This thesis compares the accuracy and complexity of Raghavan and Baum’s Reliability Out-put Viterbi Algorithm (ROVA), Polyanskiy’s accumulated information density (AID), and
Fricke and Hoeher’s approximation of ROVA. It turns out that AID is far less accurate
than ROVA in practice. This thesis proposes codeword information density (CID), which
modifies AID to improve its accuracy and leads to a lower-complexity implementation of
ROVA. This thesis includes an analytical expression for the random variable describing the
correct decoding probability computed by ROVA and uses this expression to characterize
how the probabilities of correct decoding, undetected error, and negative acknowledgement
behave as a function of the selected threshold for reliable decoding.

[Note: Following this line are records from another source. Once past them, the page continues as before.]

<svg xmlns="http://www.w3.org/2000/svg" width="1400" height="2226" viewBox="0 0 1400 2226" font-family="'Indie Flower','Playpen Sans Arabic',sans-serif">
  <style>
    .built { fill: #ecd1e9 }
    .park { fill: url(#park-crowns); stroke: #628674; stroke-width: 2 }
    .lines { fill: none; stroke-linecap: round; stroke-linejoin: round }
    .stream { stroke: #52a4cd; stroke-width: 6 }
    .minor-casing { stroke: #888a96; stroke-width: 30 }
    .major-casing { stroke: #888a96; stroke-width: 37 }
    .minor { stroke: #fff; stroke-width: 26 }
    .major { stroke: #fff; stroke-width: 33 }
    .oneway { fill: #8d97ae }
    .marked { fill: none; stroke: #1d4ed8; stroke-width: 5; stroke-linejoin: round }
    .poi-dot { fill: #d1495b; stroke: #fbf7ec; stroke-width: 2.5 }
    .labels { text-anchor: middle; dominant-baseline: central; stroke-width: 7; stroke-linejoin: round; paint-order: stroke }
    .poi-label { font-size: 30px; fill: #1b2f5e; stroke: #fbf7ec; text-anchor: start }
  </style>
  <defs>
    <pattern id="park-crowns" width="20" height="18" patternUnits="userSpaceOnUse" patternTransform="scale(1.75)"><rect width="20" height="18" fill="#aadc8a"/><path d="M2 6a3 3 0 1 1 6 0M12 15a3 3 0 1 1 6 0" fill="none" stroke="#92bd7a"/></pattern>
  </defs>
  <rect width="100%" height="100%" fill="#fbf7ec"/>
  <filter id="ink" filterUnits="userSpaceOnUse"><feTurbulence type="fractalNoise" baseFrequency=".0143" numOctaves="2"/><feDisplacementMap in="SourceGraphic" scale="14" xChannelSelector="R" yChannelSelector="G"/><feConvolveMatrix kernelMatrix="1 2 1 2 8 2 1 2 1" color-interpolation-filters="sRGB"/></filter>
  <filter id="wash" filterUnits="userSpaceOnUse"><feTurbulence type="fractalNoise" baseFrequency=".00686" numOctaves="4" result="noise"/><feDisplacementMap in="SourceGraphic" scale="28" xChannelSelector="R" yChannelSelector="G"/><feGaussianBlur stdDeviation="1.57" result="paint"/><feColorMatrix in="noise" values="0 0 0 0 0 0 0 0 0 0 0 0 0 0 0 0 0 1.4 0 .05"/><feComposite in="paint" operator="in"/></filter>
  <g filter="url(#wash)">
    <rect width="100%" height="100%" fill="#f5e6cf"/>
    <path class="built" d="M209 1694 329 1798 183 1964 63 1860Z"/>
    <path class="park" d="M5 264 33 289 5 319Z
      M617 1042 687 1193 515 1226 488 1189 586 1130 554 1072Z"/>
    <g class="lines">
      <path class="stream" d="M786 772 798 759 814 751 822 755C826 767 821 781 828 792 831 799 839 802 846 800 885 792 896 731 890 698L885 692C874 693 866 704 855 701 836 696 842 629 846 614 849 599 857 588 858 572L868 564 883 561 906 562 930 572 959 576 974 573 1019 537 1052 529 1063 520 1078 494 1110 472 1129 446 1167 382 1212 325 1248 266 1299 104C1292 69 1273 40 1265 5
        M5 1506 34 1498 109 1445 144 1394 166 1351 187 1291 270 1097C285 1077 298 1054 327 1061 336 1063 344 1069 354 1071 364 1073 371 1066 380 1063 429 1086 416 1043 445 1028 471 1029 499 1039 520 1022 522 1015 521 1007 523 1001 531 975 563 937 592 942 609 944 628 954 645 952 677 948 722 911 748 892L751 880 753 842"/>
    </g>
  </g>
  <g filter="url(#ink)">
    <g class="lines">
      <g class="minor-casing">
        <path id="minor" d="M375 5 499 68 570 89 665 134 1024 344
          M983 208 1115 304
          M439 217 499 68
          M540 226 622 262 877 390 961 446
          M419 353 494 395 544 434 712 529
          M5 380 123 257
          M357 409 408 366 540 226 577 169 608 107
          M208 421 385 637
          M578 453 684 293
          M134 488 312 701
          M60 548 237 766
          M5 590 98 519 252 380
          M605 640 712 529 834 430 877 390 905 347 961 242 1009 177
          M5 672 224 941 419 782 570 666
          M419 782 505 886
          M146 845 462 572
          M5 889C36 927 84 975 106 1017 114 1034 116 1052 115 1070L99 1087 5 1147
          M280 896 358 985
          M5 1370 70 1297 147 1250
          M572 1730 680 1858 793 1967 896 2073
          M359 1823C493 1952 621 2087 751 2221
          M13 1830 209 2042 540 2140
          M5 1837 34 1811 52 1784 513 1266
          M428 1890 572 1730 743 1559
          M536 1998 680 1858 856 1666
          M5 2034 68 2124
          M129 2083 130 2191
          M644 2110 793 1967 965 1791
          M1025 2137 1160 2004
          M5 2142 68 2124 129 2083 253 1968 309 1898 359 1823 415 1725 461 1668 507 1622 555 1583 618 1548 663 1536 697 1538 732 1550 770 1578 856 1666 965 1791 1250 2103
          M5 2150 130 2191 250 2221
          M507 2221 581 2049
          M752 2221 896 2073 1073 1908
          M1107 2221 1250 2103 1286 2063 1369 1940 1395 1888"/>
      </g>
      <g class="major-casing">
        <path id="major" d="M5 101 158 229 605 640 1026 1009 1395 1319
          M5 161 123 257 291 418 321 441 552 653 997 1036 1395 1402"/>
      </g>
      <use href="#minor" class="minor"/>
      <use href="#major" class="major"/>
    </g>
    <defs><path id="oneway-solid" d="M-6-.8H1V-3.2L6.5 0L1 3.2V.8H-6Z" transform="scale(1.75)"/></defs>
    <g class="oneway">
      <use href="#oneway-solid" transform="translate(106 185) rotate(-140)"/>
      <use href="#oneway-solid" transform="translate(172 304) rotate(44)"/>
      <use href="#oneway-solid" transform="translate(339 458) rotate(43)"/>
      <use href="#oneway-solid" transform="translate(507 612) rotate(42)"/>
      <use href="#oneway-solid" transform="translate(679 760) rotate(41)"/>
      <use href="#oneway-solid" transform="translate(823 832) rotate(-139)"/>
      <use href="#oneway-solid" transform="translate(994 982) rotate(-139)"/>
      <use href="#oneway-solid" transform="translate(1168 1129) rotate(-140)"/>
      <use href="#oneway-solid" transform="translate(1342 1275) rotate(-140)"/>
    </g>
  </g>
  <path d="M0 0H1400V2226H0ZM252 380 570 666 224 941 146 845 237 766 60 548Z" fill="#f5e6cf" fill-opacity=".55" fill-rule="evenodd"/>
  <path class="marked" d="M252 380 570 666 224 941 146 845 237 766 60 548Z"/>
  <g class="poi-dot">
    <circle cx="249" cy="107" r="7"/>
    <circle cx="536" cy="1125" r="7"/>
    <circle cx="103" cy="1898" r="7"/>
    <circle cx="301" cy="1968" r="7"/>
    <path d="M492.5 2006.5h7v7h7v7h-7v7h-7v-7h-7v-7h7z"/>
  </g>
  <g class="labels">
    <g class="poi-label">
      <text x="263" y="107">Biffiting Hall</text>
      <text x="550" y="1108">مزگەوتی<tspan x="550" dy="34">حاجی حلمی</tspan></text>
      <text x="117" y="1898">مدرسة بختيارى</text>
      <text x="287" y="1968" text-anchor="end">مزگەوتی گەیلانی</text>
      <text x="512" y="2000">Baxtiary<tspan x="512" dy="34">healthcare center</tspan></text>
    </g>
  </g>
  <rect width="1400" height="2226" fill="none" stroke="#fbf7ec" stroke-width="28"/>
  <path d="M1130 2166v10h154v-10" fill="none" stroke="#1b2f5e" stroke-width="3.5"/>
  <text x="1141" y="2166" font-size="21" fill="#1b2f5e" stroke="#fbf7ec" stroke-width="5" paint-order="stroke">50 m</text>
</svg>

This thesis examines
both the complexity and the simulation time of ROVA, CID, AID, and the Fricke and Hoe-
her approximation to ROVA. This thesis also derives an expression for the union bound on
the frame error rate for zero-terminated trellis codes with punctured symbols and uses it to
optimize the order of symbol transmission in an incremental retransmission scheme. This
thesis compares the performance of an incremental retransmission scheme using ROVA as a
stopping condition to one that uses a CRC as a stopping condition. This thesis concludes by
applying the sequential differential optimization algorithm (SDO) to determine the trans-
mission lengths in an incremental transmission scheme to maximize the throughput when
limiting the maximum number of transmissions.